About this paper

Appears in:
Pages: 9014-9022
Publication year: 2017
ISBN: 978-84-617-8491-2
ISSN: 2340-1079
doi: 10.21125/inted.2017.2131

Conference name: 11th International Technology, Education and Development Conference
Dates: 6-8 March, 2017
Location: Valencia, Spain


A. Galieva1, Z. Vavilova2, V. Gafarova3

1Research Institute of Applied Semiotics of Tatarstan Academy of Sciences (RUSSIAN FEDERATION)
2Kazan State Power Engineering University (RUSSIAN FEDERATION)
3Kazan Federal University (RUSSIAN FEDERATION)
The advantages of using linguistic corpora data in education and research are obvious and well covered in specialized literature. This tool considerably simplifies acquisition of linguistic data and their processing.

Two main corpora have been built for the Tatar language by now, each in open access: the Corpus of Written Tatar compiled in Kazan Federal University, Russia and the Tatar National Corpus (“Tugan Tel”, TT) developed by researchers of the Institute of Applied Semiotics of Tatarstan Academy of Sciences, Russia. These corpora are being hourly replenished; the update of textual collections is mainly carried out through the use of media texts, which provides constant flow of fresh linguistic material.
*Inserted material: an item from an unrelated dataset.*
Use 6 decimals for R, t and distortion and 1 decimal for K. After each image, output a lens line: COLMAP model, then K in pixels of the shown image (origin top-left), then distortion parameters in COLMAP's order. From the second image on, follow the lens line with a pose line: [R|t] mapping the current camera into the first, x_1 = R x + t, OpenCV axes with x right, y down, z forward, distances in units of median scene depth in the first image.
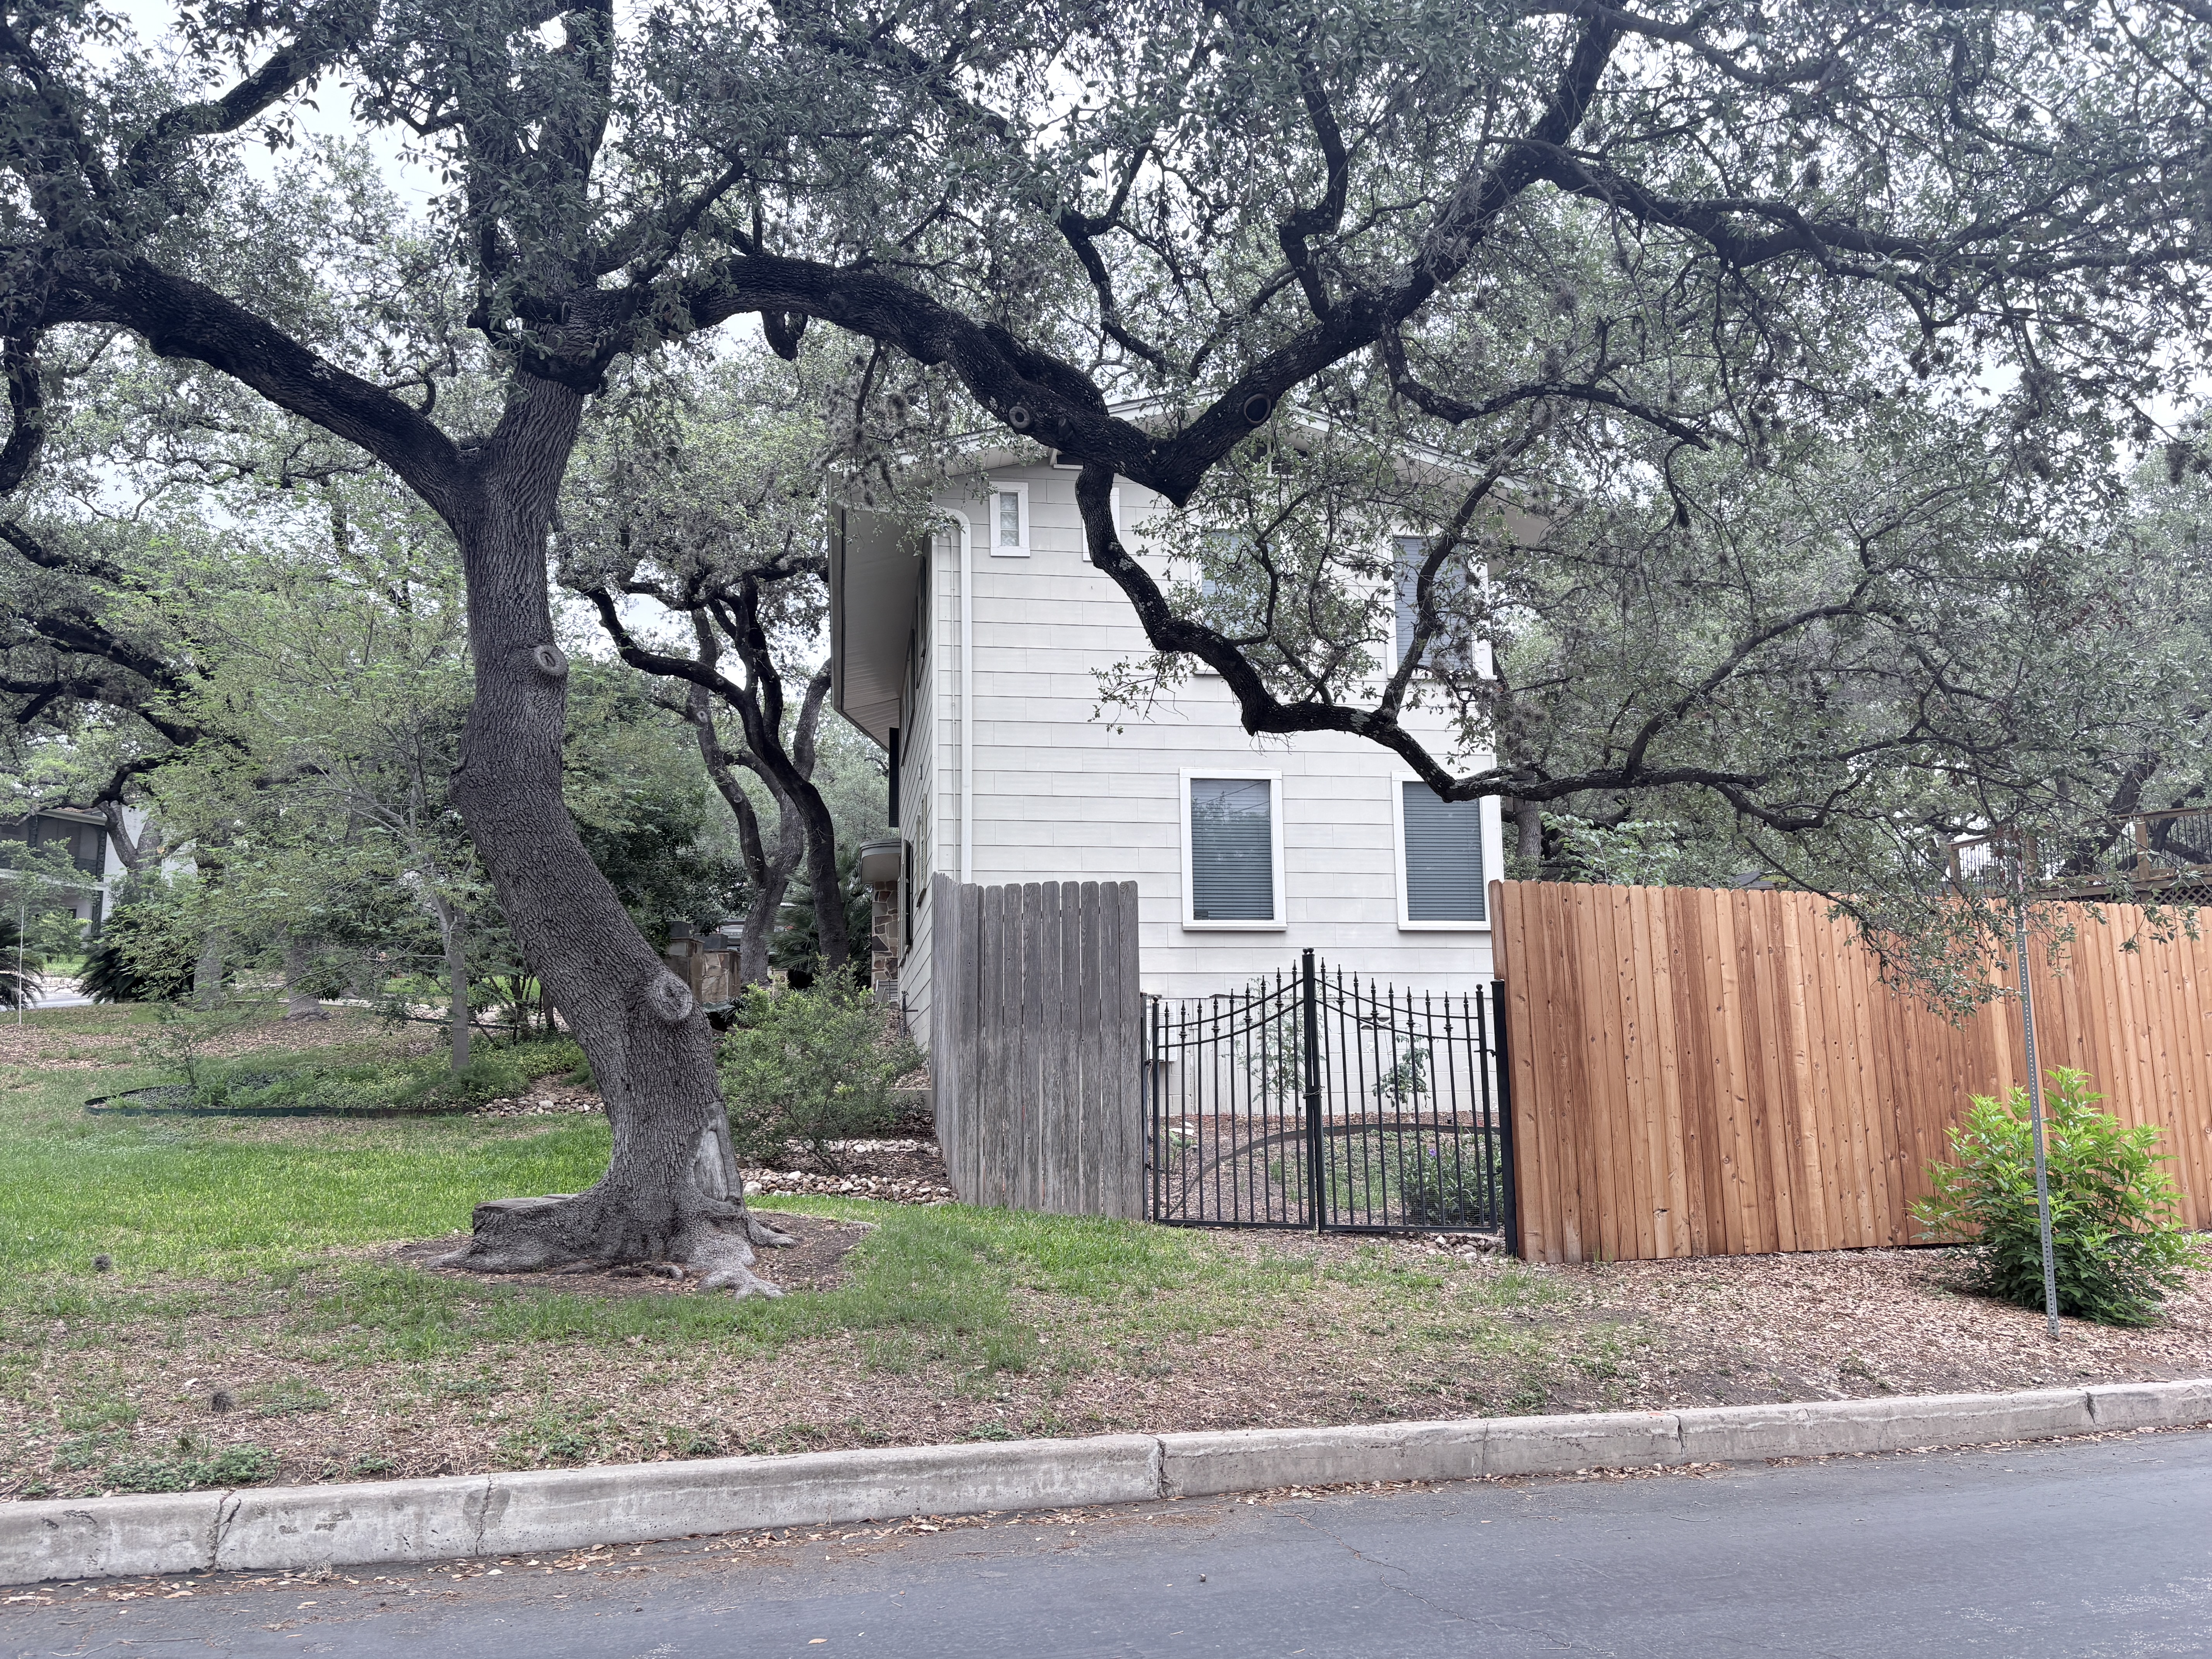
lens RADIAL K [[1678.0, 0, 1104.2], [0, 1678.0, 825.9], [0, 0, 1]] dist [-0.001618, -0.005203]
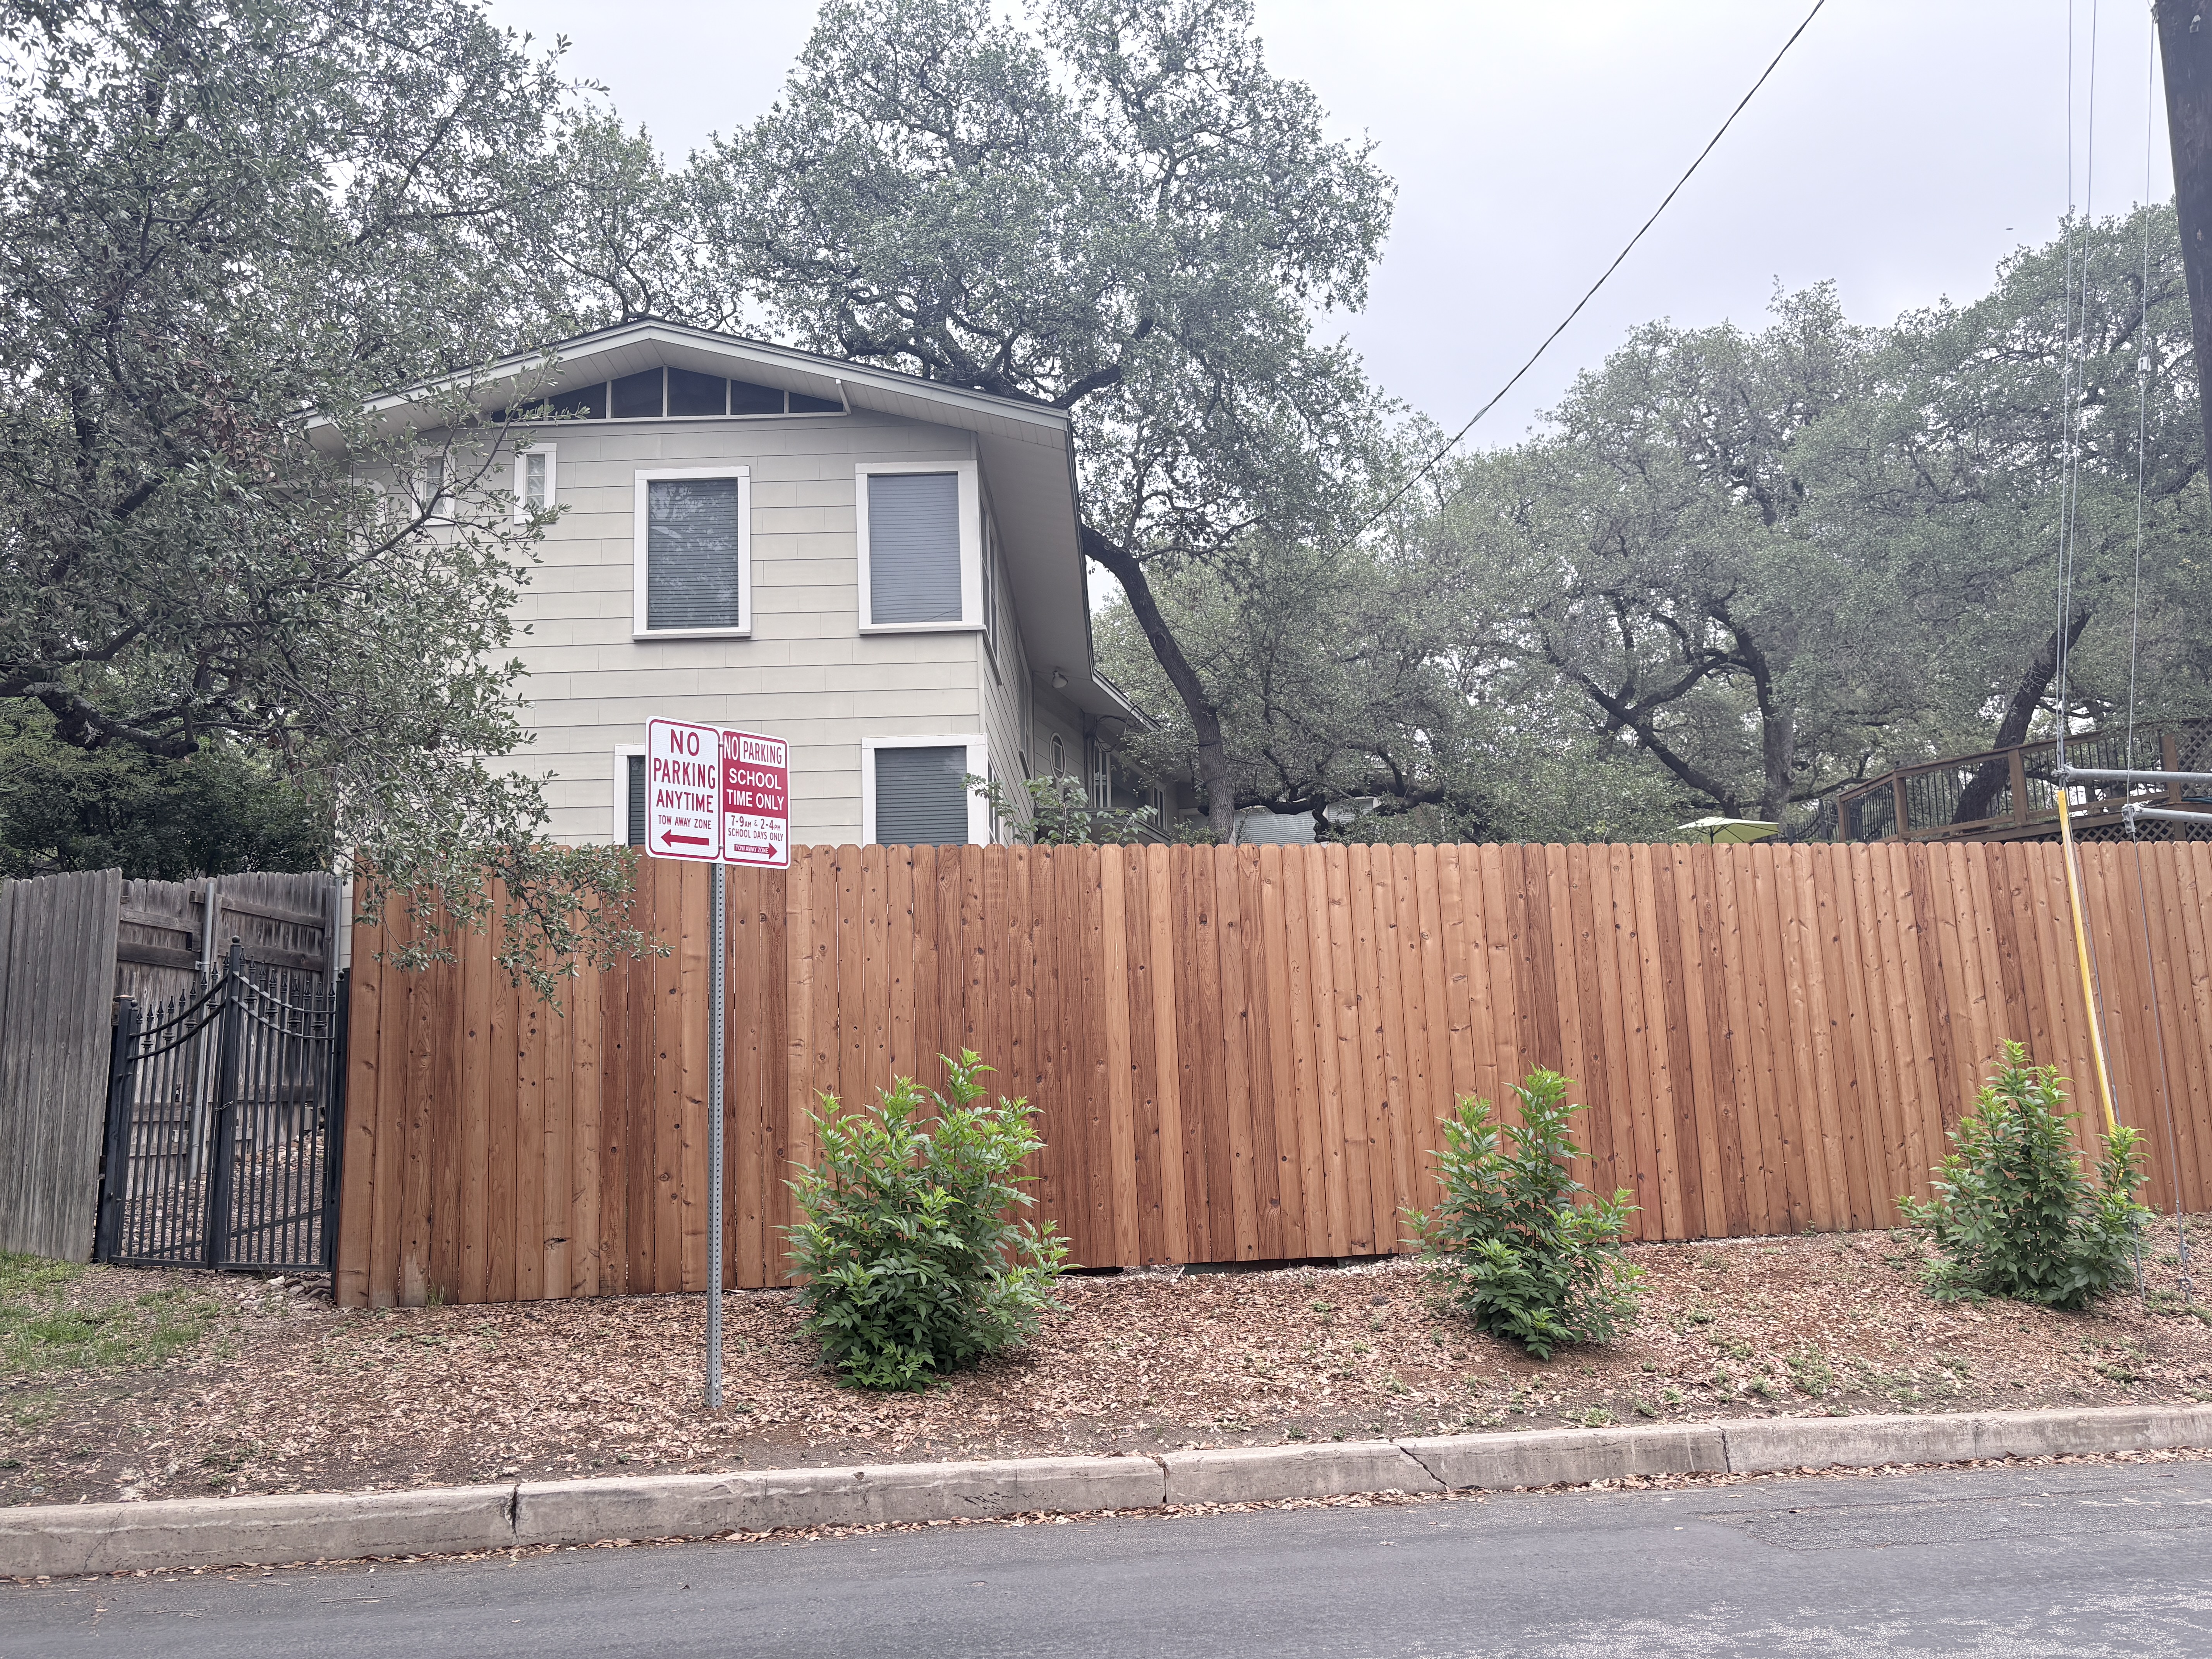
lens RADIAL K [[1678.0, 0, 1107.3], [0, 1678.0, 835.8], [0, 0, 1]] dist [-0.001618, -0.005203]
pose [[0.991474, -0.045709, -0.122028, 0.700399], [0.045977, 0.998942, -0.000619, 0.044568], [0.121927, -0.004996, 0.992526, 0.218215]]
The paper uncovers the potential of “Tugan Tel” Corpus and its significance for Tatar lexicography. Its textual collection comprises more than 100 million word usages, as recorded in November 2016. The corpus includes texts of various genres, from fiction, media texts, official documents to textbooks and scientific publications. Each document is provided with a meta description tag.

Texts included in the Corpus are supplied with morphological description, i.e. information about the part of speech of the word stem and the set of its grammar features. It is carried out automatically through the use of two-tier morphological analysis module designed with the help of PC-KIMMO programming tool. The system of morphological tags in the Corpus is based on the Leipzig Glossing Rules developed by the Department of Linguistics of the Max Planck Institute for Evolutionary Anthropology together with the Department of Linguistics of the University of Leipzig. In addition, “Tugan Tel” Corpus developers introduced special tags for morphological categories which are specific for Turkic languages.

The search system of the Corpus makes it possible to conduct search by lemma (lexeme), by word form, as well as by a set of morphological parameters specified by the user. The system also supports search of stop words, search by part of the word, and search based on use of logical formulae. Thus the user can make a sophisticated inquiry – for instance, in order to come up with various types of collocations.

The Corpus texts collection contains a considerable set of linguistic data which allows linguists to empirically test their hypotheses and rules they formulate. The system makes it possible to get a substantial volume of empirical research data processed in a matter of seconds while taking into consideration the user’s demands.

The Corpus provides contexts which allow the researcher to examine the senses of lexemes in detail:
- to specify to what extent the word definition given in a dictionary is full or correct;
- to check if the word senses provided by the dictionary are correct;
- to identify new words and word senses which were not traced in the dictionary;
- to identify free and bound word senses;
- to identify typical environments where the word can be encountered, etc.

The Corpus makes it possible to receive reliable data on how grammar categories of the Tatar language are distributed:
- on morpheme frequency;
- on frequency of affixal chains;
- on frequency of the given word form in certain collocations, etc.

The volume of the Corpus guarantees data typicality and ensures completeness of representation of the whole range of linguistic phenomena, which is crucial in compiling dictionaries.